__Assigned task__.
Write the next part of the forum thread about the isosceles triangle problem, beginning after its final line.

__Text for analysis__.
*** Block opens ***

I was able to solve the problem completely but of the answer choices I was not quite sure because they did not match up completely:
either a.The height is 33cm; the angles are 65 dgrees. or b. The height is 33cm; the angles are 67 degrees.

I came up with the angles being 66.4 degrees which would be 66 degrees using the sin method and the other being 24.6 degrees which would be 25.6 degrees. So I was thinking the answer would have to be a?
 
swimmer3 said:
… I came up with the angles being 66.4 degrees … using the [sine] method …
Click to expand...


The correct answer is (a).

You did not show any work, so I have no way to determine how you arrived at the incorrect angle measure 66.4 degrees.

The angle is 65.37 degrees (rounded to two places). 8-)

 
The two equal sides of an isosceles triangle are each 36cm. If the base measures 30cm, find the height and the measure of the two equal angles.

I was able to solve the problem completely but of the answer choices I was not quite sure because they did not match up completely:
either a.The height is 33cm; the angles are 65 dgrees. or b. The height is 33cm; the angles are 67 degrees.

I came up with the angles being 66.4 degrees which would be 66 degrees using the sin method and the other being 24.6 degrees which would be 25.6 degrees. So I was thinking the answer would have to be a?
Click to expand...

*** Block closes ***

__Entries supplied__.

*** Block opens ***

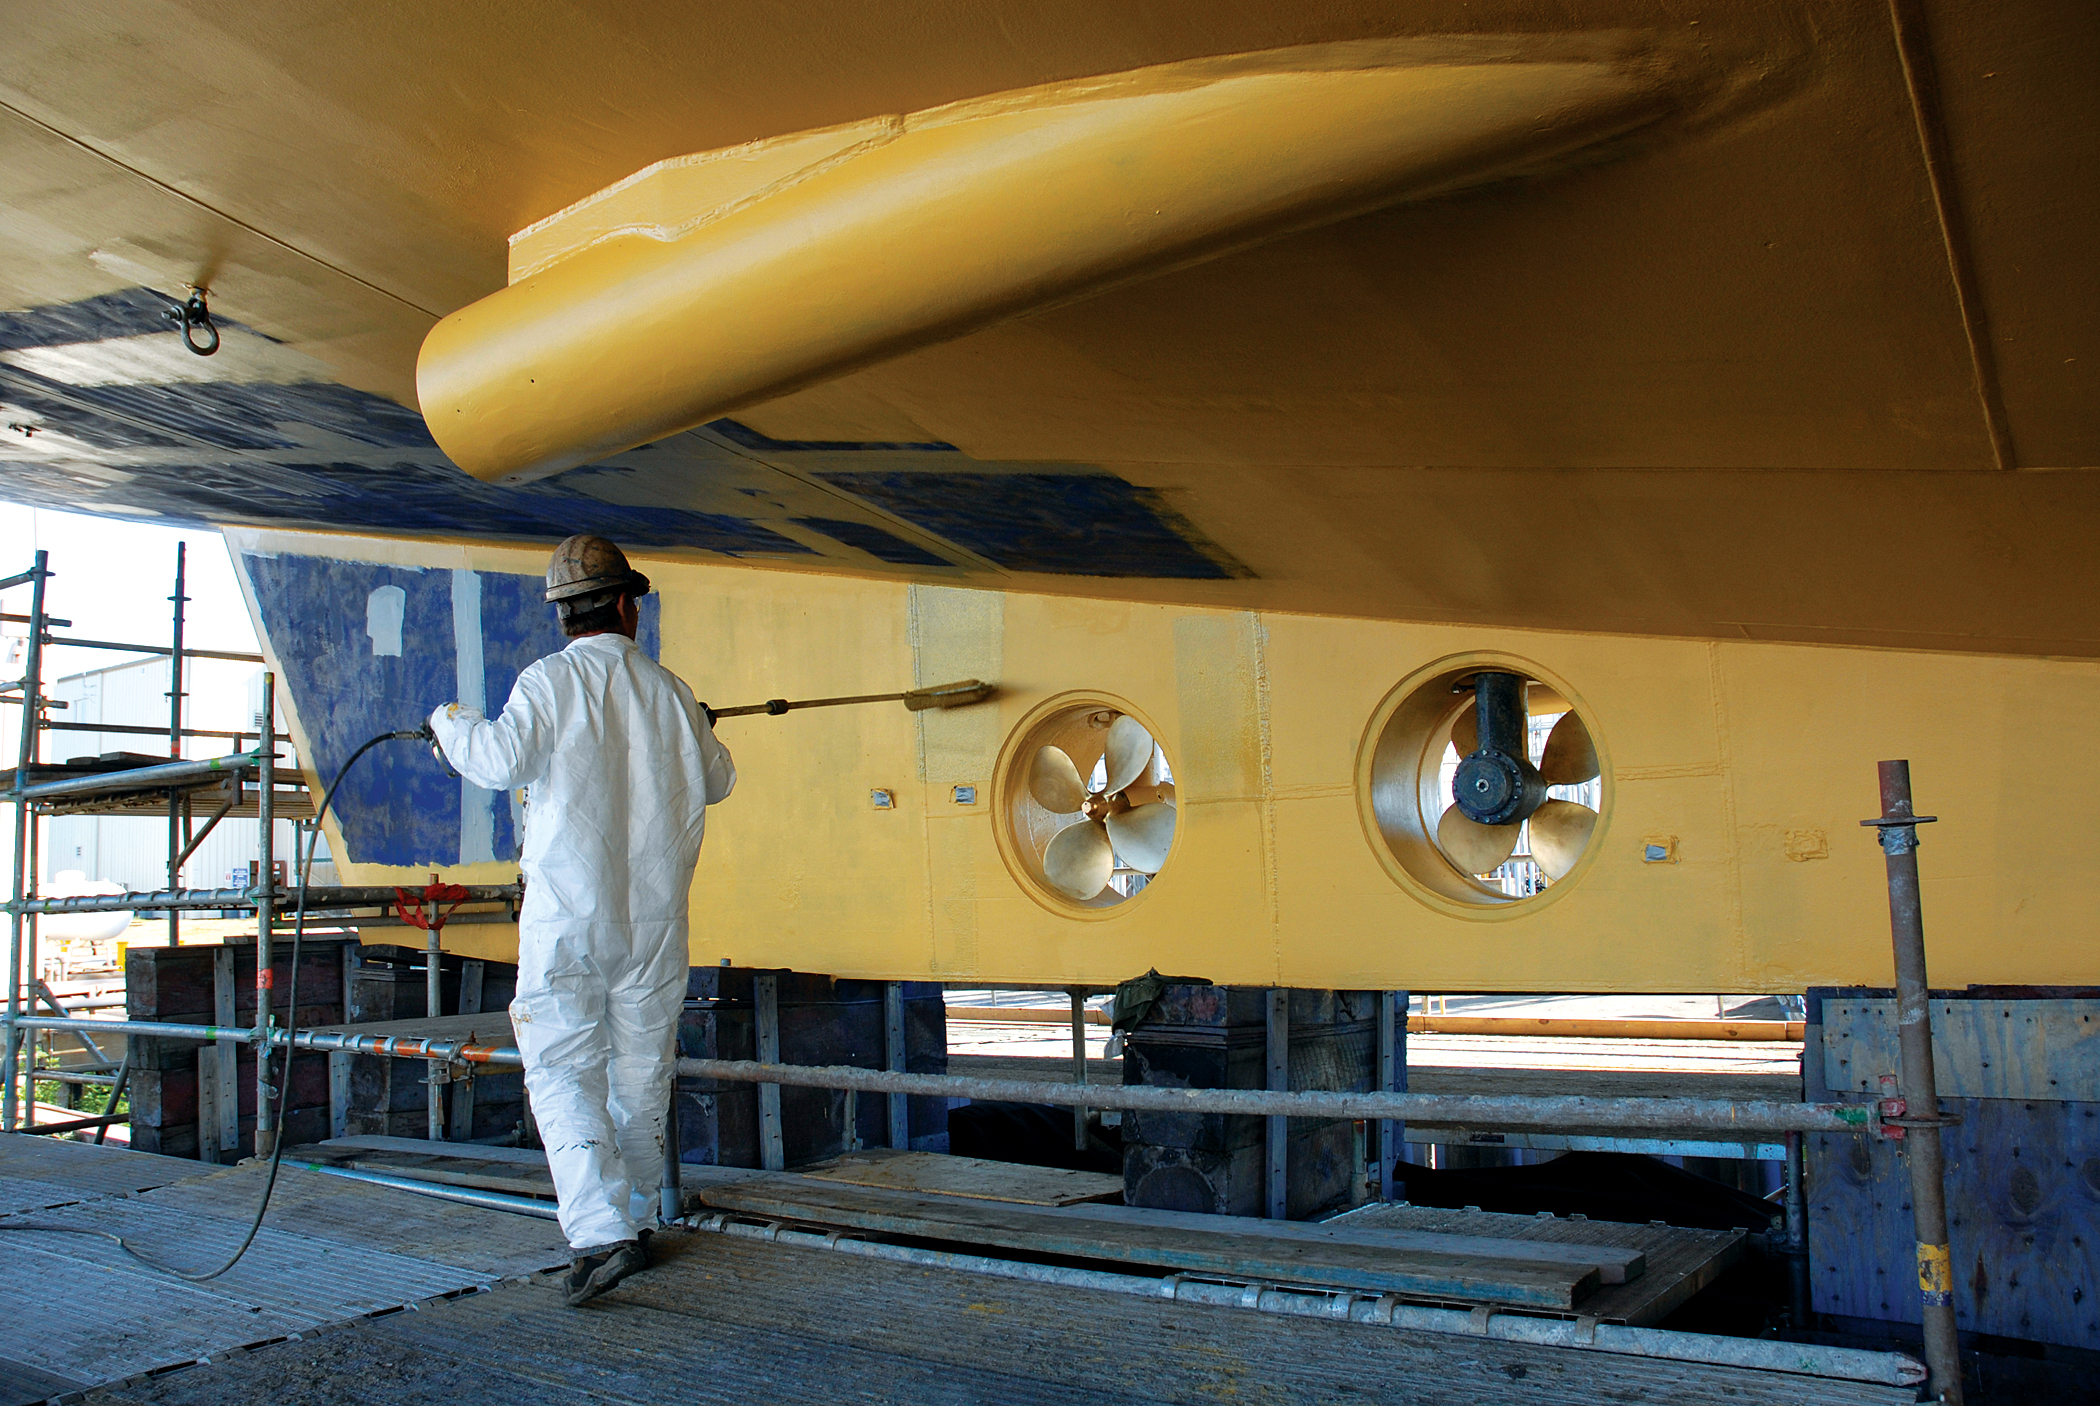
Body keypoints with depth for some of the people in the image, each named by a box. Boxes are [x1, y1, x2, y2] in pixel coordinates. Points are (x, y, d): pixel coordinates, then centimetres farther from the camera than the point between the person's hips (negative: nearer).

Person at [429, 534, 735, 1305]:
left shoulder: (550, 680, -6)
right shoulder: (668, 690, 5)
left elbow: (503, 759, -19)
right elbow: (717, 781, 16)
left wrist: (453, 722, 1)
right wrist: (700, 731, 37)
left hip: (567, 914, -4)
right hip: (655, 917, 4)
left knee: (566, 1074, -2)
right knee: (641, 1073, 14)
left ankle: (600, 1234, -14)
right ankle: (636, 1220, 26)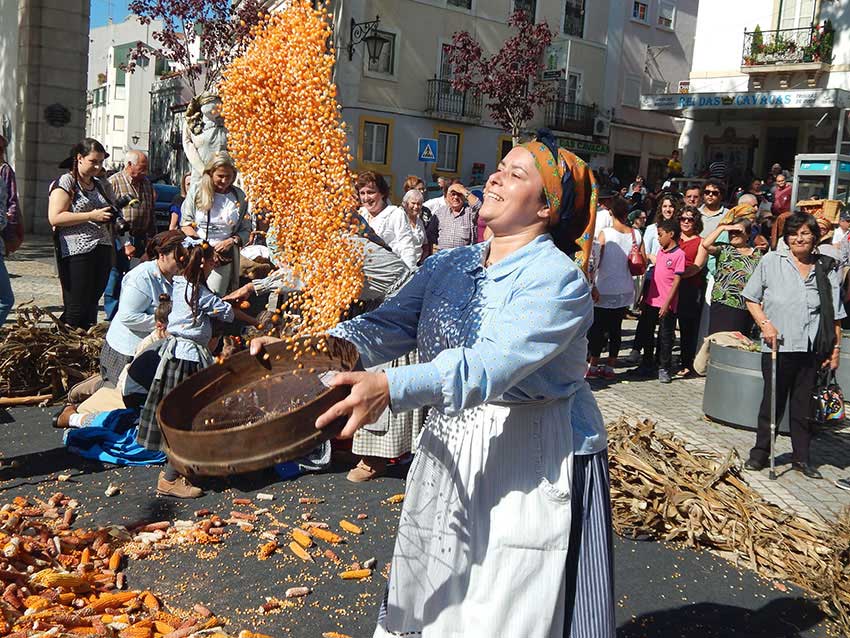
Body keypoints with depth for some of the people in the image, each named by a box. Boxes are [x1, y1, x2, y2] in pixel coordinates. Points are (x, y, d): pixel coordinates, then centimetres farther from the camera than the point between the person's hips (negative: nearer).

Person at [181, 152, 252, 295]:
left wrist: (232, 241, -10)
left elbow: (246, 230, 10)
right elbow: (185, 224, 0)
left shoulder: (239, 197, 6)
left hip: (224, 258, 1)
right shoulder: (196, 190, 2)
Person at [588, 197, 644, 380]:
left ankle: (593, 366, 7)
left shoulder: (605, 234, -11)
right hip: (625, 291, 4)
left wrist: (592, 286, -8)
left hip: (604, 290, -4)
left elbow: (596, 262, -15)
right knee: (616, 329, 11)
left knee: (597, 328, 5)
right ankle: (610, 368, 16)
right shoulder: (637, 235, 1)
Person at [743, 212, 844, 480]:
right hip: (778, 347, -2)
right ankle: (760, 453, 19)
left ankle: (801, 457, 22)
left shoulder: (826, 269, 5)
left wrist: (835, 349, 4)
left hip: (812, 350, 2)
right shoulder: (771, 261, 1)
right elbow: (751, 298, 6)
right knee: (773, 401, 5)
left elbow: (835, 316, 8)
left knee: (804, 405, 10)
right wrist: (764, 323, -8)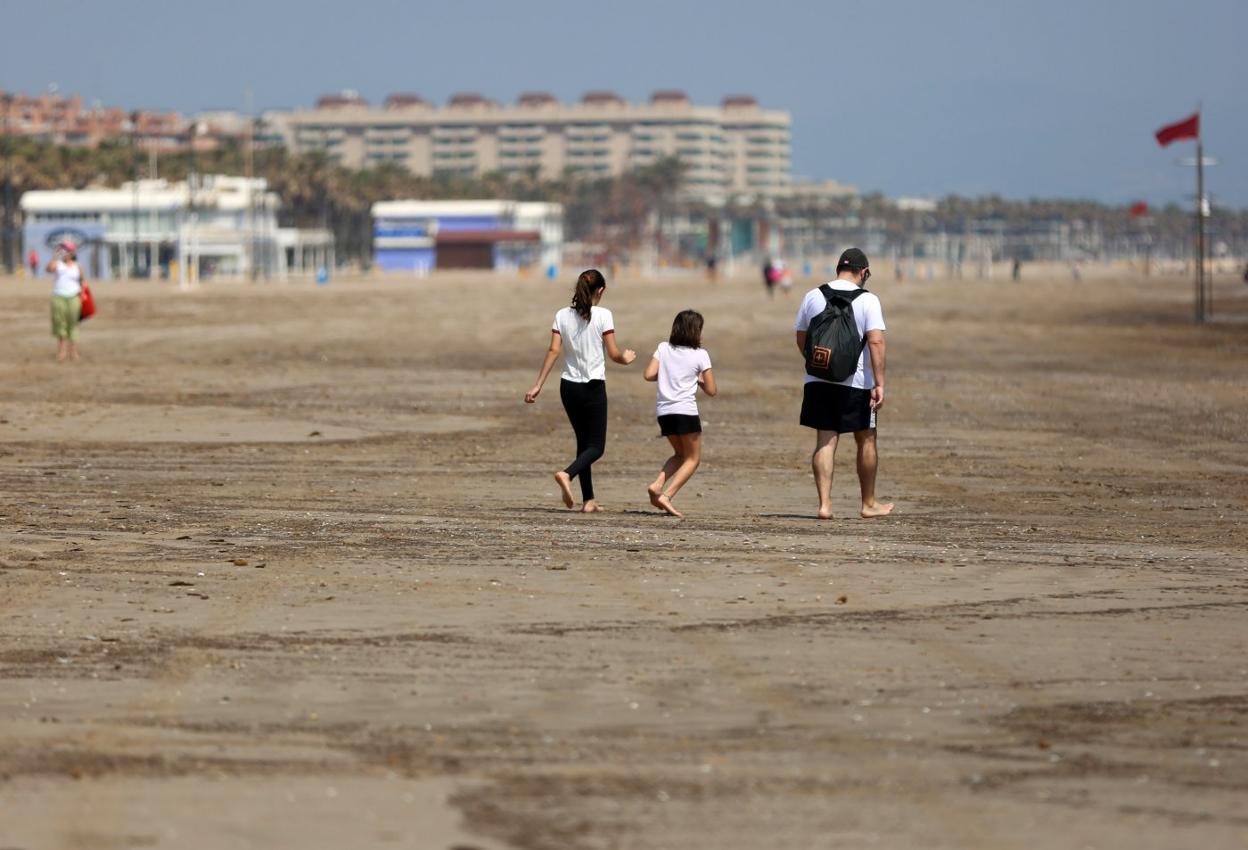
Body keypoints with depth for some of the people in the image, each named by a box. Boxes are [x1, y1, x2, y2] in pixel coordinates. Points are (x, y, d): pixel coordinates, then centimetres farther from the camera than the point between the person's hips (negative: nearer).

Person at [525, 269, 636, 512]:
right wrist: (626, 358, 13)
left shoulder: (562, 316, 2)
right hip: (594, 387, -5)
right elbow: (613, 354, -9)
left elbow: (553, 351, -3)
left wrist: (538, 385, -3)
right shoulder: (603, 316, -9)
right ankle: (567, 474, -26)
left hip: (569, 387, 5)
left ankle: (588, 500, 14)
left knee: (583, 442, 16)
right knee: (596, 446, 2)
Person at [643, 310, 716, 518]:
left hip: (663, 411, 5)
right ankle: (666, 495, -10)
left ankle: (657, 485, 1)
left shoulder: (663, 349, 8)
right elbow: (711, 390, -1)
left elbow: (649, 374, -2)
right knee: (693, 459, 8)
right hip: (686, 411, -5)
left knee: (680, 454, 24)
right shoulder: (700, 355, -1)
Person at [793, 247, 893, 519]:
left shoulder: (813, 297, 5)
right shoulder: (867, 300, -8)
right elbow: (876, 341, -16)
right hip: (856, 382, -3)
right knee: (866, 440, 12)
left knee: (825, 441, 5)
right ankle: (869, 504, 21)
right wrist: (879, 383, -16)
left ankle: (824, 504, -5)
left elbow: (801, 339, 14)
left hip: (818, 381, 3)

*** Block closes ***

__Reply to the task__.
Your problem is with roundoff error. Yes, the height is ~33cm, but do not use 33 in your angle calculation.

If you want to use the height in your angle calculation, you must use something more accurate – say 32.726, for example. Better yet, use half the base (15cm) and the 36cm hypotenuse along with the inverse cosine function.

The angle is ~65.38 degrees. The “answer” is A.
 


Actually, I think I do know how you arrived at 66.44 degrees.

You used the rounded measurement of 33 for the height, instead of 32.7261… .

Do not round-off intermediate results! Otherwise, you risk introducing "round-off error".

Just let the calculator carry all of its digits, as you progress through the calculations, and save any rounding for the very end. 8-)

 
mmm4444bot said:
… The angle is 65.37 degrees (rounded to two places).
Click to expand...


Speaking of round-off error … :oops:

Bill is correct. 65.38 degrees (rounded to two places).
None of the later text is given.